I, myself, am also beginning to despise the standardized testing system. My school is also under pressure to meet AYP. This is my second year at the school, teaching 7th and 8th Grade, language arts. My principal recently approached me about how the seventh graders performed this year, because their scores declined from last year. My frustration comes from the fact that I felt I was blamed for this, even though I didn't have the students last year, and that it is impossible to prepare them completely in the 3 - 4 weeks before the test in the beginning of the year. We also started a new curriculum this year, and I feel that I have to put that aside and just work on what they struggled with on the test. I also feel that our creativity is stifled by having to teach to the test.
Standardized testing can not be seen as the sole determining factor of student success, especially because of the fact that not all are strong test-takers.

Sinim's picture
Anonymous (not verified)

I am currently in my third year teaching 2nd grade in CA. I was never trained or prepared for standardized testing and all of the pressure that came along with it. I teach at a low poverty, English learning community school.

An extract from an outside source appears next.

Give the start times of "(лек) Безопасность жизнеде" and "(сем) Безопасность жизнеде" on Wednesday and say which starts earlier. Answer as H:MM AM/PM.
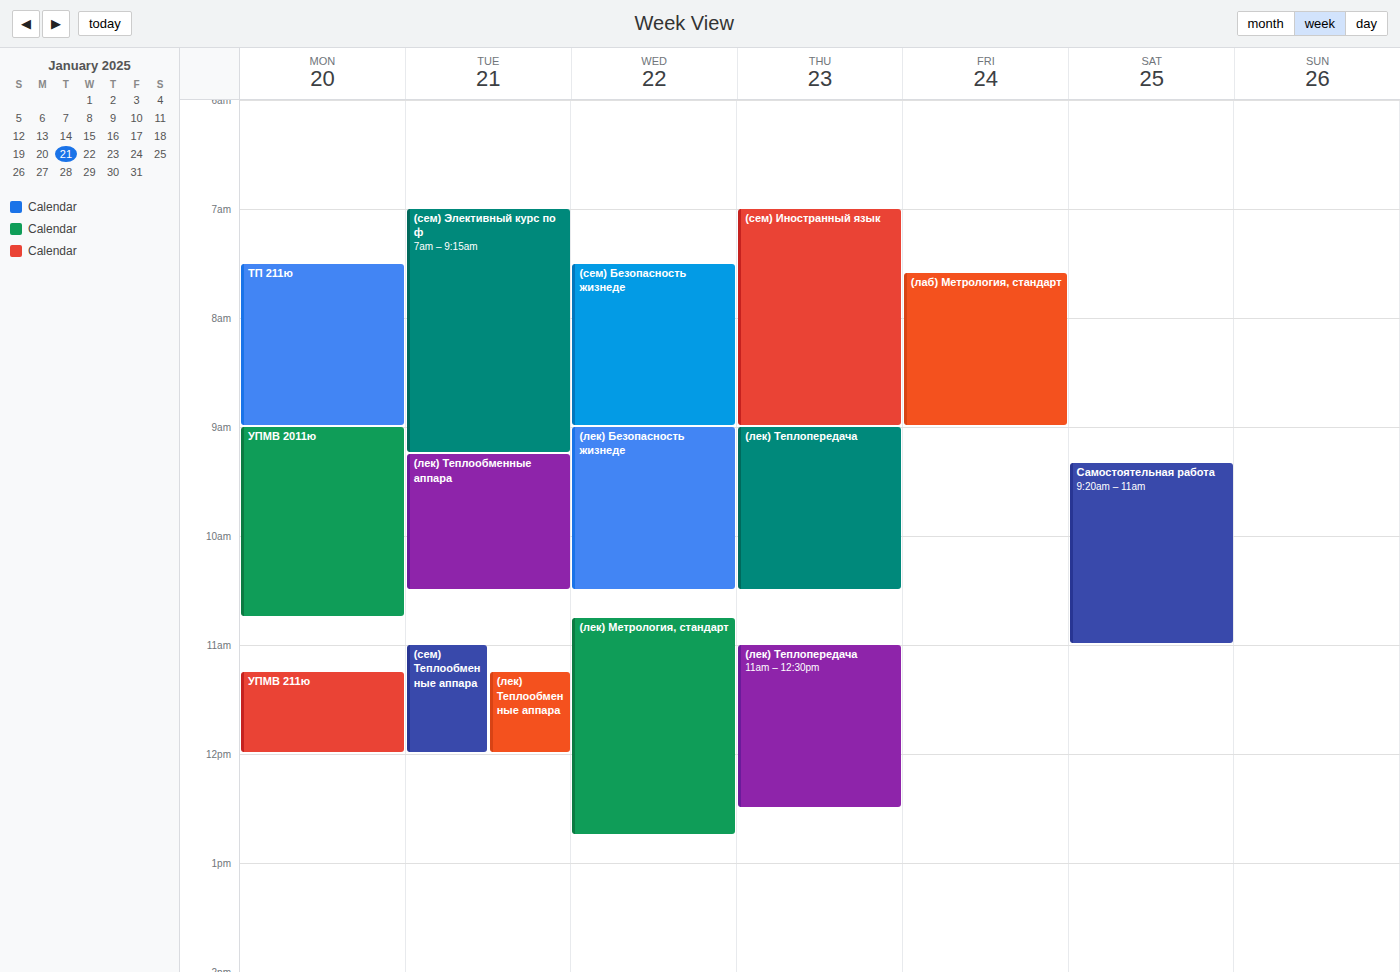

These tests were not made for them whatsoever. These students in 2nd grade are only 7-8 year olds! Why should they be put in this stressful situation so early on in their schooling? I feel all we are doing is just teaching to the test. Oh yes, we do have other curriculum to teach other than Language Arts and Math, yet we have no time to get to Social Studies or Science because we're so busy teaching the kids early on how to be good "test takers". However, with wishful thinking, I do hope they make some modifications to NCLB.

Bill Murphy's picture
Anonymous (not verified)

The idea of standardized testing seems backwards from what teacher education focuses on. We are taught different learning styles and the several multiple intelligences. Lessons must be differentiated and reach each unique learner. Special education students, IEP's, and ESL's must be accounted for. Bloom and the like are stressed everyday. Creating a student that is also a person and who is prepared for the 'real world' is more and more our job. However, when it comes time to measure student achievement, we use a "Sit down and fill in the bubble" approach that benefits the logical thinking, linguistic, efficient, teacher-pleasers.

Stephanie's picture
Anonymous (not verified)

I also tech second grade in CA. There is so much pressure on these young children to do good on all of these standardized tests. It breaks my heart that these little ones are not even going to have a chance to experince subjects such as art, social studies,and science. They are only young once. When they get older and ask what they remember about school, they will probably say TESTING! There are many better and different approaches that can assess a child learning!

Steph's picture
Anonymous (not verified)

All we can really do is to keep our heads high for our students and keep fighting for them! This has got to change eventually.

Anonymous's picture
Anonymous (not verified)

we scould have testing its a good thing to have in schools so lets keep having it !!!! one reason is teaches will have a hard time putting kids in class so thats why im writing here so WE NEED TESTING!!!!!!!!!!